Page extract ->
Could All Your Childhood House Moves Affect Your Mental Health?

Did you move home a lot as a child? If so then you may be at a higher risk of developing serious mental health conditions such as schizophrenia or psychosis, according to a recent study from the University College London. The research found that the impact was most damaging for people who moved more than four times during the ages of 16 and 19. These people were four times more likely to suffer from mental health issues than people who did not move at all during these ages.

If you move two or three times during this age period it increases the risk by three times, and the risk is double for anyone who moved twice between the ages of 7 and 15.

However, what’s important to note is that the research does not suggest that moving house necessarily causes mental illness, but they are simply related in some way.

But research has shown time and time again that moving house is a significantly stressful event, and it appears that this effect is even more pronounced in teenagers. A survey from Mega Removals found that 76% of people find moving to be an extremely stressful experience, and it has consistently ranked top 10 in the most stressful life events. Only losing a loved one is deemed to be more emotionally damaging.

As found in the UCL study, moving home at such a young age can result in teenagers losing access to valuable support networks of friends and mentors in the form of teachers. And it can lead to greater levels of stress as they grow up, which has been shown to be a risk factor for psychotic conditions such as schizophrenia.

Fortunately, the results of the study weren’t all doom and gloom. They found that most people wouldn’t be at risk, as people who moved only a few times or moved over long periods of time were far less affected. So for most people, the risks are very low.

The researchers also stated that moving house after the age of 20 was far less damaging, even if it was a stressful experience for most people.

Study material ->
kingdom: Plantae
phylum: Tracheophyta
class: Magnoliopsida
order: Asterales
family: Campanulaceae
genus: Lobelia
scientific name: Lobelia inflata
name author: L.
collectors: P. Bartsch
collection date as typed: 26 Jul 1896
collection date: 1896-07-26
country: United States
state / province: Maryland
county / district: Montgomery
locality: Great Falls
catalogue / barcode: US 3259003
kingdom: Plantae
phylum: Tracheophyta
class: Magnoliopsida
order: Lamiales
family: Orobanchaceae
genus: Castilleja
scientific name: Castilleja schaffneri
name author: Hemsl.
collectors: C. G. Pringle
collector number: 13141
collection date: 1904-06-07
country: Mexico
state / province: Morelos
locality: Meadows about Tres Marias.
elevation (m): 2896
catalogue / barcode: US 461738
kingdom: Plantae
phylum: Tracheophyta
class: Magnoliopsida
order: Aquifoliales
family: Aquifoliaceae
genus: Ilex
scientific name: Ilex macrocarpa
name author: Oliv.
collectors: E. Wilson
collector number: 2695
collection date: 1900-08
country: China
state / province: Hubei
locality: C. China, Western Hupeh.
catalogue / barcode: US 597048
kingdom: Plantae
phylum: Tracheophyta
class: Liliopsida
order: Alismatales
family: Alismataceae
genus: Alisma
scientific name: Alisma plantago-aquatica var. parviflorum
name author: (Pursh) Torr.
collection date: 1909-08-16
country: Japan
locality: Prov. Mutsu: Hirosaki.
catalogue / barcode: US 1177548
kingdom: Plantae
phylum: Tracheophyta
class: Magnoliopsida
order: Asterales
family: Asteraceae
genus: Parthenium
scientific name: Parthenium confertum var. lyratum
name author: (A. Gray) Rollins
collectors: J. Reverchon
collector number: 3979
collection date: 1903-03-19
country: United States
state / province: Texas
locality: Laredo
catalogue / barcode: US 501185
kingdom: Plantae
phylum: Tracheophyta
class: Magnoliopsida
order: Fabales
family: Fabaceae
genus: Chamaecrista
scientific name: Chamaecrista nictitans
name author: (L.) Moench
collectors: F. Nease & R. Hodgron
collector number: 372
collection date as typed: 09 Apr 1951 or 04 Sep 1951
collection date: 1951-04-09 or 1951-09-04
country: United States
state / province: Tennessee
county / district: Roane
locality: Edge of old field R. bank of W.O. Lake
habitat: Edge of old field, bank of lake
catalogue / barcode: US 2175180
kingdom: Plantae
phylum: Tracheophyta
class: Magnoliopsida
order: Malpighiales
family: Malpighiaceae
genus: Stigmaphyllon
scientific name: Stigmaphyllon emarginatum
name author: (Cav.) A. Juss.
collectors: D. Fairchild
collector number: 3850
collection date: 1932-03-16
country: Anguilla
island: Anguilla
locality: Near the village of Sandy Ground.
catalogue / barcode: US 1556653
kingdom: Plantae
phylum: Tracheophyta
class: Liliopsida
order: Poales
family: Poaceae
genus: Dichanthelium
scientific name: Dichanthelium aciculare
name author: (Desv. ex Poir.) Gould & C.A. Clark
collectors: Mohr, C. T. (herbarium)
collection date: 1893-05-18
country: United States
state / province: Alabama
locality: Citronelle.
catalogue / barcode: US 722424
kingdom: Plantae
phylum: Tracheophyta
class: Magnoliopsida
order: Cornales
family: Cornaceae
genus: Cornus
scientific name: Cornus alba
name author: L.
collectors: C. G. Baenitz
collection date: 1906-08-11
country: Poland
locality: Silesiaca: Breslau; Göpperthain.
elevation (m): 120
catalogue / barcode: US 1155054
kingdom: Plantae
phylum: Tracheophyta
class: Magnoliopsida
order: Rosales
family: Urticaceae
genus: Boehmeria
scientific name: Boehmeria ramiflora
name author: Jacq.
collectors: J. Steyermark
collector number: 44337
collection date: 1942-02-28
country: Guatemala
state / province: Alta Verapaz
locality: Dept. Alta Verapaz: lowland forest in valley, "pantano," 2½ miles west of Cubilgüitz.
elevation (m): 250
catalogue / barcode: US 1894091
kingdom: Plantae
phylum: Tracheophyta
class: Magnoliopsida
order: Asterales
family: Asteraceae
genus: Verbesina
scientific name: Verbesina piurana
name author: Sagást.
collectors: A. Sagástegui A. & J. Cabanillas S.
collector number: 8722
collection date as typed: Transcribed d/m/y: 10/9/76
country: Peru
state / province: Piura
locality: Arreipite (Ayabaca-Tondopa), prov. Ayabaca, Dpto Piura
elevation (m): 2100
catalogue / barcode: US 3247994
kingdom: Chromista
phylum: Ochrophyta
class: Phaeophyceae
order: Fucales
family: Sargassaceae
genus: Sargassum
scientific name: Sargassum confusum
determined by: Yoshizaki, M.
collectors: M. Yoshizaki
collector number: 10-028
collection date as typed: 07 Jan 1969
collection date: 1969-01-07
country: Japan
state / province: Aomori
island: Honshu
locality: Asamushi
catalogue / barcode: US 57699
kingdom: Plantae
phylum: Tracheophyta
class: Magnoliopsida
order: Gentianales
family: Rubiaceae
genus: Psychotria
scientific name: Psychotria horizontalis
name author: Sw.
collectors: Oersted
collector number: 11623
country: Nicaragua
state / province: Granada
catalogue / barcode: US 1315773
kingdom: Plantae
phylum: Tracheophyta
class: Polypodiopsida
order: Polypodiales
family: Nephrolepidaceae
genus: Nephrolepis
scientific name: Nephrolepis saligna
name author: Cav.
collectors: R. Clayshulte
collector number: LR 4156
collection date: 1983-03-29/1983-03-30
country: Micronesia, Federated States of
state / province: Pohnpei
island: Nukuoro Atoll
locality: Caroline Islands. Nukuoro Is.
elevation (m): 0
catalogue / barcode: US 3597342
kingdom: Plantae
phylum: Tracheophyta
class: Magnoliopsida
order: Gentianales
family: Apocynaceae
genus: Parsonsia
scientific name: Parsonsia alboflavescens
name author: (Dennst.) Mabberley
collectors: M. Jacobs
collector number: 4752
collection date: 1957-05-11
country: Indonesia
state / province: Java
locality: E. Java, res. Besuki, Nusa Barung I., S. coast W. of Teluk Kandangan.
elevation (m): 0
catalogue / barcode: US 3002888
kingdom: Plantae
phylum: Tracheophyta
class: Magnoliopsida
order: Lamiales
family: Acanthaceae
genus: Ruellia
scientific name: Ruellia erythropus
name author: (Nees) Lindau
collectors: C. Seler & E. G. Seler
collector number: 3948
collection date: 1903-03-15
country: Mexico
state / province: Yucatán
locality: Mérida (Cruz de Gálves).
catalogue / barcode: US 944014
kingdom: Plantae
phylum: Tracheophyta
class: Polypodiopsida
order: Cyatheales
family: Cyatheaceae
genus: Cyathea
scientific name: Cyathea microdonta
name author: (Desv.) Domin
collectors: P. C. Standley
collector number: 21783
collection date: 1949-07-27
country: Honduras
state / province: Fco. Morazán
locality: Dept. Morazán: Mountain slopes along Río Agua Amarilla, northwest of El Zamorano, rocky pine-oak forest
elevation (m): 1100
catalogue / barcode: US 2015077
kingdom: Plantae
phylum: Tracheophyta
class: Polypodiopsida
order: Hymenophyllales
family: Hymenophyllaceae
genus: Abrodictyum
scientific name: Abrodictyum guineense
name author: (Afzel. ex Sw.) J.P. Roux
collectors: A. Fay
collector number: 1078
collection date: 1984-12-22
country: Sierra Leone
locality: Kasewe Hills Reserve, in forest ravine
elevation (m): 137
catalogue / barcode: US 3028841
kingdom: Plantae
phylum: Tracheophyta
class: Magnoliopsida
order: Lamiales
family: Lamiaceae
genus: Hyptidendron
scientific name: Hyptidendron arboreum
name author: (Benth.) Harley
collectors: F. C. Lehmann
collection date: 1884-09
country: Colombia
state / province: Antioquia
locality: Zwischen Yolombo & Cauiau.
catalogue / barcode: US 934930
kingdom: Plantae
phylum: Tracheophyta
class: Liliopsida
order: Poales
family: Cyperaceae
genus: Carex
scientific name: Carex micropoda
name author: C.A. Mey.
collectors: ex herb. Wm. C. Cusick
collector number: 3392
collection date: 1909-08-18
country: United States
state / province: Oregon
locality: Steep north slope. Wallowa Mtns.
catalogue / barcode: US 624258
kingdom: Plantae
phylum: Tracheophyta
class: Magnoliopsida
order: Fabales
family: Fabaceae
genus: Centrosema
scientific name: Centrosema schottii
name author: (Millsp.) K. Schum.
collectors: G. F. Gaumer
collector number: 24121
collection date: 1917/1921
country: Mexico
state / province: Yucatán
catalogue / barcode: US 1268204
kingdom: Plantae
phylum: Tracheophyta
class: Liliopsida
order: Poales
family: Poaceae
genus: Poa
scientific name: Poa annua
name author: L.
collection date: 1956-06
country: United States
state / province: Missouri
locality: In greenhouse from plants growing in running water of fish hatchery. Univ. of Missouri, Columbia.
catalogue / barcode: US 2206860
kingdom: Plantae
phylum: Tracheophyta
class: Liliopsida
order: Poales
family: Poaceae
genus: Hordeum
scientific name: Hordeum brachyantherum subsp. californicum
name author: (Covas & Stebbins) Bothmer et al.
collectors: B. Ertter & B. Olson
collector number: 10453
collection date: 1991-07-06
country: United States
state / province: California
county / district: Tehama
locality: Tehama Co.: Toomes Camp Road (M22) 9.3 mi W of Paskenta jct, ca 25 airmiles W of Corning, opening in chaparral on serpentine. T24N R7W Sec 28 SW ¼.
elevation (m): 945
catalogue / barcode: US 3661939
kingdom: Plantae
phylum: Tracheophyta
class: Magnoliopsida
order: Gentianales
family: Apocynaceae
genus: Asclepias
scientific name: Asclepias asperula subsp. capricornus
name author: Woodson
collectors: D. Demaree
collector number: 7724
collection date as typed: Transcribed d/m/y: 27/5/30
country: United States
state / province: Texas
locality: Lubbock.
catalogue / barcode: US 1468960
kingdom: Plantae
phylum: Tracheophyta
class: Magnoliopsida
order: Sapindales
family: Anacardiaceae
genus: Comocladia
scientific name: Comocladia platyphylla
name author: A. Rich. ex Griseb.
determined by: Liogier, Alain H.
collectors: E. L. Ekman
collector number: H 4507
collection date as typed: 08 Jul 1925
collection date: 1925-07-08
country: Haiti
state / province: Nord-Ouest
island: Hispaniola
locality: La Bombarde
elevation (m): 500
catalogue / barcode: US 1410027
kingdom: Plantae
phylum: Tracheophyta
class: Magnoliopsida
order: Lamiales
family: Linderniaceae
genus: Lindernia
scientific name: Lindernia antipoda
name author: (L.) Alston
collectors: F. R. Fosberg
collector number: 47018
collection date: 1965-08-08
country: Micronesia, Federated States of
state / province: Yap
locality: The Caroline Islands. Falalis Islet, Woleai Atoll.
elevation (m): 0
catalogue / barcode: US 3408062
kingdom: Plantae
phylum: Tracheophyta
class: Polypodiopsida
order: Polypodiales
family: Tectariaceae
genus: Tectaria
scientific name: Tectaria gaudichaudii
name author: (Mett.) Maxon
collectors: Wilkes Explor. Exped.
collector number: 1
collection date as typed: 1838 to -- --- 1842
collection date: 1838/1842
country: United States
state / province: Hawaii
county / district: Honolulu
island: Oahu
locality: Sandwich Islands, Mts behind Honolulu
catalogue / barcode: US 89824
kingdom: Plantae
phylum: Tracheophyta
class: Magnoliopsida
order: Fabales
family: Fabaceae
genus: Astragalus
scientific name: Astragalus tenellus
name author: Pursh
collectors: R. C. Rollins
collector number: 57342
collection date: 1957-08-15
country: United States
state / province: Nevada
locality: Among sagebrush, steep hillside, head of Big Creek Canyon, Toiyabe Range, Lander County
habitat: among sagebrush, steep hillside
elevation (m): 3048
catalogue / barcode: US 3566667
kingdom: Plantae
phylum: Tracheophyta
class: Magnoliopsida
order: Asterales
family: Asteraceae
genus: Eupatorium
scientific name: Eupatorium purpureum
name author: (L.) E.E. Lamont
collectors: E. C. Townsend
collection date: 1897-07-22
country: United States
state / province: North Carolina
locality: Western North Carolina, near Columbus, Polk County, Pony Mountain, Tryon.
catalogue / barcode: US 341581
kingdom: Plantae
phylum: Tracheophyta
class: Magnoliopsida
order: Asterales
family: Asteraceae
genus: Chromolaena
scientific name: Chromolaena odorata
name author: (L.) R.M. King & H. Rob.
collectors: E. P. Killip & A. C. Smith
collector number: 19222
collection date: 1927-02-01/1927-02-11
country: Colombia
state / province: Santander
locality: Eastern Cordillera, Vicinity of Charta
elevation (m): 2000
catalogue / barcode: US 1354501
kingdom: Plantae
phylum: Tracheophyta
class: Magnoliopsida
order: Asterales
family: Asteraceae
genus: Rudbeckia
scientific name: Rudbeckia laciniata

What you are asked to do ->
Write the next part of the text on childhood house moves and mental health, starting after its final sentence. The items that come after the text are separate material.

Output ->
It’s also worth noting that the study was conducted in Sweden with data from 1.2 million people between 1982 and 1995 so there is a chance that results may have been affected by the circumstances of the time.

But regardless, the researchers recommend that efforts are made by parents to limit the amount of moving they do with their teenage children, but also that schools make special effort to provide support in settling into their new surroundings as quickly as possible.

Research has also found this to be strong advice for children moving home in general. Mega Removals found that children and adults had the best moving experience when they planned well in advance for the experience, and when they made an effort to integrate into their new area as soon as possible. They recommend getting children settled into their new schools as soon as possible, and also encouraging them to attend local clubs or sports activities to help them make friends quickly, and become part of the community. Showing them around the local area is also a good step to take, as it helps them become familiar with their new surroundings.

These strategies are also super useful for adults who may be struggling with the transition. And really, anything that can be done to reduce the stress of moving home is well worth doing, as anyone who’s done it will know.